Ömer Günbey, İhsan Esen, Firdevs D. Paksoy, Deniz Ökdemir
Trends in Pediatrics - 2025;6(4):284-288
To report a novel variant in the NR5A1 gene as a cause of 46,XY complete gonadal dysgenesis (Swyer syndrome). A 12.5-year-old prepubertal girl presented with the complaint of short stature and was evaluated in our clinic after pelvic ultrasonography revealed an absent uterus and ovaries. In pubertal examination, she was at Tanner stage I, had a fully female phenotype, and no clitoromegaly. Gonads were not palpable on examination. Laboratory investigations, including hemogram and biochemical tests, were normal.
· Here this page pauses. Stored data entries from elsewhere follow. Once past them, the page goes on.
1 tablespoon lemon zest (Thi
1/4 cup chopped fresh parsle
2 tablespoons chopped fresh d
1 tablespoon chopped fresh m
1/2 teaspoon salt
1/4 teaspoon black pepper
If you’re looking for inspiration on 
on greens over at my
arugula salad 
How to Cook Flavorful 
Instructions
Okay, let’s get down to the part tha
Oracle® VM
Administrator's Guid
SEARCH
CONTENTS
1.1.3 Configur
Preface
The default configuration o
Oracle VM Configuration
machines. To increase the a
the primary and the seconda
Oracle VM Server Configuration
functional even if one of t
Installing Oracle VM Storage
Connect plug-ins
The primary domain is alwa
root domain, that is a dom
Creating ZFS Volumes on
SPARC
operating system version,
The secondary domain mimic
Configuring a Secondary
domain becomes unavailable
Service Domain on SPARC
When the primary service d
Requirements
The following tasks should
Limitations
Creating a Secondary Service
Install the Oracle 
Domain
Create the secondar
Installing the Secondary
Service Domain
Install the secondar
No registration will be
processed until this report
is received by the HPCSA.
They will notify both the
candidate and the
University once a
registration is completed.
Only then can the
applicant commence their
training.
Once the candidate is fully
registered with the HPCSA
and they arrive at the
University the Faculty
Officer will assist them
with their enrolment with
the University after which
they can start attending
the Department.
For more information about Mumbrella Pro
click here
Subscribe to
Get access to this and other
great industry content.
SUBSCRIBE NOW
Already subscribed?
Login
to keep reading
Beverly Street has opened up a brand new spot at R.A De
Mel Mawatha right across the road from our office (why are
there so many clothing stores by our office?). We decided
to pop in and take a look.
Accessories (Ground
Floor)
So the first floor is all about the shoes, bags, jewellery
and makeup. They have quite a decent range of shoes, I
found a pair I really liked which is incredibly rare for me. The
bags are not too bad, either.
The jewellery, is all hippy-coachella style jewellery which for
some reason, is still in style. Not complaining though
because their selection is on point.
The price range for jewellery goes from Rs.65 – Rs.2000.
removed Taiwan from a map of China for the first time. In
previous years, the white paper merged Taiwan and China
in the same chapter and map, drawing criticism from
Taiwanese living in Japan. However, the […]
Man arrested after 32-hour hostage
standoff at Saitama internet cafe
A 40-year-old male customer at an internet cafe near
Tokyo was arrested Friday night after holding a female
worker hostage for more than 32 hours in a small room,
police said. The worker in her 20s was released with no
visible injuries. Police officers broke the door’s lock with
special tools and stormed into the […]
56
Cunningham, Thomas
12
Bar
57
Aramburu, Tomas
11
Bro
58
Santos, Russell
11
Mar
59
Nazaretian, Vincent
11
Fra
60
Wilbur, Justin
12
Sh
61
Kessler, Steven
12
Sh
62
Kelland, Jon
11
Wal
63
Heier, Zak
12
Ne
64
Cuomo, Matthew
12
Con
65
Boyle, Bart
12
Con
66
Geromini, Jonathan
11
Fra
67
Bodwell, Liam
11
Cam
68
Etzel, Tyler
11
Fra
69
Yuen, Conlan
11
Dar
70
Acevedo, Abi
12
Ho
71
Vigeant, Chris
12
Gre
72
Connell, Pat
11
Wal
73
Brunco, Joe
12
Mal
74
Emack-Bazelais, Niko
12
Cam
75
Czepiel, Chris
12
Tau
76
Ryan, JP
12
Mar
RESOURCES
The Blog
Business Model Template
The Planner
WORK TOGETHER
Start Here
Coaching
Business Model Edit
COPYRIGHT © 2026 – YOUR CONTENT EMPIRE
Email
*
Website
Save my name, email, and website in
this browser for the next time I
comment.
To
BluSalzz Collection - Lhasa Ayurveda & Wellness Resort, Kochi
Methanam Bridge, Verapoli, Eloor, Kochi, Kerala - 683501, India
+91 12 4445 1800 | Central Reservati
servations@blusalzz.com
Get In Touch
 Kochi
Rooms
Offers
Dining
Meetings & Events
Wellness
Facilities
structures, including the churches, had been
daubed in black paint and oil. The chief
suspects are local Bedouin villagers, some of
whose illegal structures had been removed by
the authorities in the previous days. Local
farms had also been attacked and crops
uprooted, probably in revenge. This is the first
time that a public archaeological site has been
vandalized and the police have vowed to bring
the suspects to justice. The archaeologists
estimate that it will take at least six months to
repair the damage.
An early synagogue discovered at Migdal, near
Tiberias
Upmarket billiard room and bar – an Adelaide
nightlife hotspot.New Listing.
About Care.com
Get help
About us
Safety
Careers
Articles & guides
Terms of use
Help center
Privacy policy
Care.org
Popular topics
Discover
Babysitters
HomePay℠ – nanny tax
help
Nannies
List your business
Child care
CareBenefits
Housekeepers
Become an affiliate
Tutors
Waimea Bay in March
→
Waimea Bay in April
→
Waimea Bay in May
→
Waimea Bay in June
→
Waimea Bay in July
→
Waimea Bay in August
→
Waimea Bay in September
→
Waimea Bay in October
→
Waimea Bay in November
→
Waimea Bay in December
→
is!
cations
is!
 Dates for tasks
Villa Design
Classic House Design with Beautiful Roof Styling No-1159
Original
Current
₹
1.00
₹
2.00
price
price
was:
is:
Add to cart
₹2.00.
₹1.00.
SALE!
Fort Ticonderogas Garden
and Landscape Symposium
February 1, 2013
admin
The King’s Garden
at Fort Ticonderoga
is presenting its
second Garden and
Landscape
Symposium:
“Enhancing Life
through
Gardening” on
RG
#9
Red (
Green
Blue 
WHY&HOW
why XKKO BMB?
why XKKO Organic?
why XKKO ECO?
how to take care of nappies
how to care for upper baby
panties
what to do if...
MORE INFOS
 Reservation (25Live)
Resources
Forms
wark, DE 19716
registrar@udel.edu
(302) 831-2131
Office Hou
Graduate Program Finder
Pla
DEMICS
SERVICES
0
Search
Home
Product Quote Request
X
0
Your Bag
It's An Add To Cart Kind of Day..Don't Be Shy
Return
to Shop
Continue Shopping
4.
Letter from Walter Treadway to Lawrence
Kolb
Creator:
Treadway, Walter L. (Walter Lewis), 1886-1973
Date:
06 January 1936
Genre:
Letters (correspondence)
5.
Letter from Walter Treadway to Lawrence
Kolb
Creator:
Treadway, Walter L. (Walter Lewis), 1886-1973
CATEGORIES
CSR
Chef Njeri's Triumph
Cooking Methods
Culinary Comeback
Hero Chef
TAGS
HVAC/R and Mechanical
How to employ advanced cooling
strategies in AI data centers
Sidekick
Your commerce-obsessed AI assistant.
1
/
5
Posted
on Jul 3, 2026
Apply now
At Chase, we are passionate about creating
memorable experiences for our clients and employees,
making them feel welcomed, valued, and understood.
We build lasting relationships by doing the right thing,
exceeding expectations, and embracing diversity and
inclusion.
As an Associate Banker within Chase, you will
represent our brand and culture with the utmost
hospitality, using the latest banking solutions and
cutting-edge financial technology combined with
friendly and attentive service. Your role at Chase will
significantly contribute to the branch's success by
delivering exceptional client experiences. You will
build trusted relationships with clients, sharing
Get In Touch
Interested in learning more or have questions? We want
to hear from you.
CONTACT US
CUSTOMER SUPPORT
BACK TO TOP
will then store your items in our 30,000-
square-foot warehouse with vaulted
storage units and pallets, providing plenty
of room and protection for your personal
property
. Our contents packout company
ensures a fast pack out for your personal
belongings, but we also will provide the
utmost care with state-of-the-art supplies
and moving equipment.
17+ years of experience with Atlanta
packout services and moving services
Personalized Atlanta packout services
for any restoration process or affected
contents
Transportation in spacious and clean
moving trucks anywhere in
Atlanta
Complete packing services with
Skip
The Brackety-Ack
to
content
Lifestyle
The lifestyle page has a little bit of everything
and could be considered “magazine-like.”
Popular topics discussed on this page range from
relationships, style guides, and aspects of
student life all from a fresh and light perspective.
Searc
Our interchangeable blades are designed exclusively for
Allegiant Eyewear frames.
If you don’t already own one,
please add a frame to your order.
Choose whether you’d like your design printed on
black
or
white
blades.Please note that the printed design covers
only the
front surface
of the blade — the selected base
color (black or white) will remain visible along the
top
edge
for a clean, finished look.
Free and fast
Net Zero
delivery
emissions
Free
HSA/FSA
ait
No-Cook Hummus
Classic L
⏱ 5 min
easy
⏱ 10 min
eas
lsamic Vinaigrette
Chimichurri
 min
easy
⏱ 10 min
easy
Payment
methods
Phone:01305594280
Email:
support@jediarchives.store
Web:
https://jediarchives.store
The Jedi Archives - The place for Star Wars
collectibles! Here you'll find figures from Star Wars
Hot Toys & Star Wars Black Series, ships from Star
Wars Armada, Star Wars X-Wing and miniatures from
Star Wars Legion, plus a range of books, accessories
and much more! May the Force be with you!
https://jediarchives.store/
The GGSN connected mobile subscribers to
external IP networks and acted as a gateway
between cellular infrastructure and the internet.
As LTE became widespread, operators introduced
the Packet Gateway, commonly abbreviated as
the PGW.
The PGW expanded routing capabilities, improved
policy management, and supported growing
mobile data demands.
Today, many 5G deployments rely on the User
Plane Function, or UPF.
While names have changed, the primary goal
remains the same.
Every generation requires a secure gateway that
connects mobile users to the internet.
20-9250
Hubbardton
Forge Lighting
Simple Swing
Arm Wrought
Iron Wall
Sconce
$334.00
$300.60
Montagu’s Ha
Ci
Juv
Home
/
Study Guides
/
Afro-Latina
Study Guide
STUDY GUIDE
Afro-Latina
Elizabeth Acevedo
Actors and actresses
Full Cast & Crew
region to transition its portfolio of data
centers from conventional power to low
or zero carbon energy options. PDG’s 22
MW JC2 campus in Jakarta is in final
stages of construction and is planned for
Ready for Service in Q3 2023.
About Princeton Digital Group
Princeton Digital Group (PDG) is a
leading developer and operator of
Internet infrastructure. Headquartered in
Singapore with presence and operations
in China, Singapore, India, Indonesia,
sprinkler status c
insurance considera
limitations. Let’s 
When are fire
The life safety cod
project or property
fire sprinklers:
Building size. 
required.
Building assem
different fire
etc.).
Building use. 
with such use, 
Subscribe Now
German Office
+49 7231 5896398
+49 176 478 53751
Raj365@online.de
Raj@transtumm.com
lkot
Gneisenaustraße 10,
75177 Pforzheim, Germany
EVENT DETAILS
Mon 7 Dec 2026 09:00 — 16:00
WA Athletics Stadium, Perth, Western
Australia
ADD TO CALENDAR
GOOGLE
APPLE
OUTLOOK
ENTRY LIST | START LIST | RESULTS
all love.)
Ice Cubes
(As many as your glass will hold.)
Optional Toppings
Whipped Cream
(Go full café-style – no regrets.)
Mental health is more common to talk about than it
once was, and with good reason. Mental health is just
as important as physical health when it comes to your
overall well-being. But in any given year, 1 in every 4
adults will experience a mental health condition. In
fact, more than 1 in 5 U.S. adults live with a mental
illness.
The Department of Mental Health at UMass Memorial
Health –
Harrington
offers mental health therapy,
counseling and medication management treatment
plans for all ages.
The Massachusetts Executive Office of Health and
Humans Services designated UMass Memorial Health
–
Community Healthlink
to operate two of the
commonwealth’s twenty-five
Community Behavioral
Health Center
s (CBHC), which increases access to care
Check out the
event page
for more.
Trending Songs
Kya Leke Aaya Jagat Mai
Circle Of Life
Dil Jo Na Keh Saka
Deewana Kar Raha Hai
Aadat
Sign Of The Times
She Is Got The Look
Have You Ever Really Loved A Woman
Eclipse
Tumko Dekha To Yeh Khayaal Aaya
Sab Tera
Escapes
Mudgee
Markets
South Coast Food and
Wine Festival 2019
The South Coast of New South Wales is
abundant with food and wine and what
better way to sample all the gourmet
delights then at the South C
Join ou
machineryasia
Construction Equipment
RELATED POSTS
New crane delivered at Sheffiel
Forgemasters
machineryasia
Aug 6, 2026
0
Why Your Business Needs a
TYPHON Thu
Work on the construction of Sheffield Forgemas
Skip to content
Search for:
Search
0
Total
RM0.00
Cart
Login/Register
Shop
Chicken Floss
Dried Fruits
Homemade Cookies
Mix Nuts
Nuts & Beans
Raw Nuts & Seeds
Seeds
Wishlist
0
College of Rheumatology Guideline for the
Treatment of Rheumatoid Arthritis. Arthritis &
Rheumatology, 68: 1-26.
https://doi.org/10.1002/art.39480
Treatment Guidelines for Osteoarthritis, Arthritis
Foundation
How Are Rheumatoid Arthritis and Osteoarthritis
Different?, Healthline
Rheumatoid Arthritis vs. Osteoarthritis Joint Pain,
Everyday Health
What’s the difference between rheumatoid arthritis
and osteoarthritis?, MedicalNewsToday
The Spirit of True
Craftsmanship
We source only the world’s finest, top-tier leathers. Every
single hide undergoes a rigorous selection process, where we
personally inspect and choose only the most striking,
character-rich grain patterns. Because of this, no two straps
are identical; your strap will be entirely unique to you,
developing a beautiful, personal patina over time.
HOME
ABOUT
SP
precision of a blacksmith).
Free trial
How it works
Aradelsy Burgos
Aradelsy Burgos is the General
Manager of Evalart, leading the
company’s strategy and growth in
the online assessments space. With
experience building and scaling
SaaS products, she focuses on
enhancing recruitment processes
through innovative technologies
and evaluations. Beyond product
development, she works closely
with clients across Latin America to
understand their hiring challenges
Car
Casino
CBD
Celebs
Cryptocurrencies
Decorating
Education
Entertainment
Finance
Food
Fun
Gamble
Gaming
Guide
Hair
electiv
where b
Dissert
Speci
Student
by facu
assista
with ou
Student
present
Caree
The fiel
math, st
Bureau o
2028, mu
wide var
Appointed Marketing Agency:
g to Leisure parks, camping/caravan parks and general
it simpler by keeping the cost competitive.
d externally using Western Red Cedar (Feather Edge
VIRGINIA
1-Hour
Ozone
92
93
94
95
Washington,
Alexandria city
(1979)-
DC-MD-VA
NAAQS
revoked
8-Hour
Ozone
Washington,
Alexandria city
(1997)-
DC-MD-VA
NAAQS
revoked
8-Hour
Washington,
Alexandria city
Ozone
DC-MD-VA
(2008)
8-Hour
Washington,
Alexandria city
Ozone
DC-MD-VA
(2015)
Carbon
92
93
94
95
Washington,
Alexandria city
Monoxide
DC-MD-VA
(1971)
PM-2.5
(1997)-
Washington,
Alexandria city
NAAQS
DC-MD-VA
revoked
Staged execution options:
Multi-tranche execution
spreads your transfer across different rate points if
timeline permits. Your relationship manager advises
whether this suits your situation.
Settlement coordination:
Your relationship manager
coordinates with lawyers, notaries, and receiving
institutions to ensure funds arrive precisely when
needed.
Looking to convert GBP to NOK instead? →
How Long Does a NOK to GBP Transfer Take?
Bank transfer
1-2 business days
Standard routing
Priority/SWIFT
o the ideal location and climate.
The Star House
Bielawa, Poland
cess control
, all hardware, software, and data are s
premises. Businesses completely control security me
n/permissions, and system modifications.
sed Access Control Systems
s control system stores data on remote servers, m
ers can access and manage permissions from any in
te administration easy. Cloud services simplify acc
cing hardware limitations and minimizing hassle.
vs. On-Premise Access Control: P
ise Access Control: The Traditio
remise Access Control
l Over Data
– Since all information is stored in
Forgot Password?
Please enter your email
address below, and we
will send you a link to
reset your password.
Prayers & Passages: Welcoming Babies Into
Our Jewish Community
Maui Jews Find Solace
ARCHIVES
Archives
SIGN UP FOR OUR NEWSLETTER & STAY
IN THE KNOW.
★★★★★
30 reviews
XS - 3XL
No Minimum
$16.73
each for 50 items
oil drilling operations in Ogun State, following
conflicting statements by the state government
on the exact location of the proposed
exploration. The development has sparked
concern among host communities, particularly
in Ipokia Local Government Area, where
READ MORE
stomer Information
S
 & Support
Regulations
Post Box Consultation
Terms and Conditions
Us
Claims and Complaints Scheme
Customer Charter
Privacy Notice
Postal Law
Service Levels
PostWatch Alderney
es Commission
Celiac antibodies were negative, and thyroid function tests were within normal limits. Patient's serum LH level was 11.7 mIU/mL, FSH 81.3 mIU/mL, estradiol <15 pg/mL, total testosterone <7.0 ng/dL, DHEA-S 64.4 µg/dL, ACTH 18.1 pg/mL, and cortisol 13.4 µg/dL. Magnetic resonance imaging revealed a hypoplastic uterus in a band-like shape, with no visible ovaries. No appearance consistent with testicular tissue was identified. Karyotype analysis revealed a 46,XY pattern. Estrogen therapy was initiated for the patient. No pathogenic variant was detected in the SRY gene analysis. As part of the molecular analysis using the next-generation sequencing (NGS) method, a heterozygous p.V15L (c.43G>T) variant was detected in the NR5A1 gene (NM_004959.5). A total of 26 genes were screened as part of this panel, including DHX37, SRY, WT1, DHH, ZFPM2, PPP1R12A, NR5A1, GTF2H5, MAP3K1, HSD17B4, SOX9, DMRT3, NR0B1, and GATA4 . In summary, this case report describes a novel heterozygous NR5A1 variant identified in an adolescent with 46,XY complete gonadal dysgenesis (Swyer syndrome).